Books like this are the reason why I try to take books out of the library first before actually buying a copy, because had I bought myself a copy of this I would've tried returning it less than a quarter of the way in.
This book is a mess, to sum up it quickly. The intrigue it promises from the summary is so mangled by poor writing that it leaves little room for patience to figure it all out. And figure it out I tried.
In the beginning we're introduced to Palm and Hap and given a general sense of the world we will find ourselves in - a world totally covered by sand. For some reason the people of this world have a term called "sand divers" who, quite literally, dive under the sand. Sounds promising enough. But this term is never fully unraveled and by the end I'm still left wondering just what exactly is it about being a sand diver that is so prestigious and why they do it in the first place, beside the fact that they can say they're a sand diver. Once this term was so vaguely established it wasn't surprising that the rest of the book continued in the same spirit. There's a lost city of Danvar located somewhere below the desert that people look for, which is what Palmer has become involved in, much to his peril. Why this city is so important I'm not sure either. You get your standard explanation that it has minerals and other resources that can be scavenged, but besides that you're left with the need to go along with the premise. And all of these things accumulate: the terror-like group that ends up attacking Shantytown, the people that are living somewhere there on the other side, even the explanation of just WHY the whole world (or at least this particular part of it - the book doesn't specify how the situation applies) is covered in sand. The world building is poor and I struggle to think of another book that did this as poorly.

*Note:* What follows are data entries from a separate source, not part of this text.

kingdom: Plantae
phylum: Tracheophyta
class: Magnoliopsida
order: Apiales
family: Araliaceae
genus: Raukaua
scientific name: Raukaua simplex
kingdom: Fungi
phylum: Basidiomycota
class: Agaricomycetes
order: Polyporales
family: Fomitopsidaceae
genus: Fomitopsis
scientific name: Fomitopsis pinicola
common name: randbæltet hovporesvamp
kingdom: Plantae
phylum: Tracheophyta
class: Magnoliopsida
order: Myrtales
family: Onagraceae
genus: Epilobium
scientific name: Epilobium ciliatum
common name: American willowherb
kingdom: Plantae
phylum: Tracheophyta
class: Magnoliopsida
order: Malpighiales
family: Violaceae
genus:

Adding to this was the conundrum with the characters, the sheer number of them all fighting for a speck of the reader's attention yet all falling flat and melting into the equally-lifeless background of the unnamed desert world. The author tried to give the characters some flesh, I'll give him that, but the end result was really not good. Each had some kind of attribute that can be pinned to them - such as Vic being the angry older sister that softens up a bit at the end and vows to bring change - and that's about it. Cookie cut-outs, each of them. There was nothing that allowed for any sort of connection to form, nothing memorable or human about them that creates an appealing protagonist.
And all of this fit into the main problem: the plot. About half way through the book I had one guess as to what the plot was, but then it took a sharp turn and went in a totally different direction that wasn't much better. How was this split into five separate books? Each of the five parts in this book was so short and limited that to separate them is a disaster - it's like ripping out a tiny piece of canvas from a Monet and making someone tell you what the painting is and what the artist was trying to say/show with it. The plot is incredibly forced and dry with nothing to reinforce it.
So far this book sets the bar for disappointing reads of the year. There truly have been few books that have bored me as much as this one and did so without even having the basics, such as good characters, in place. Shame.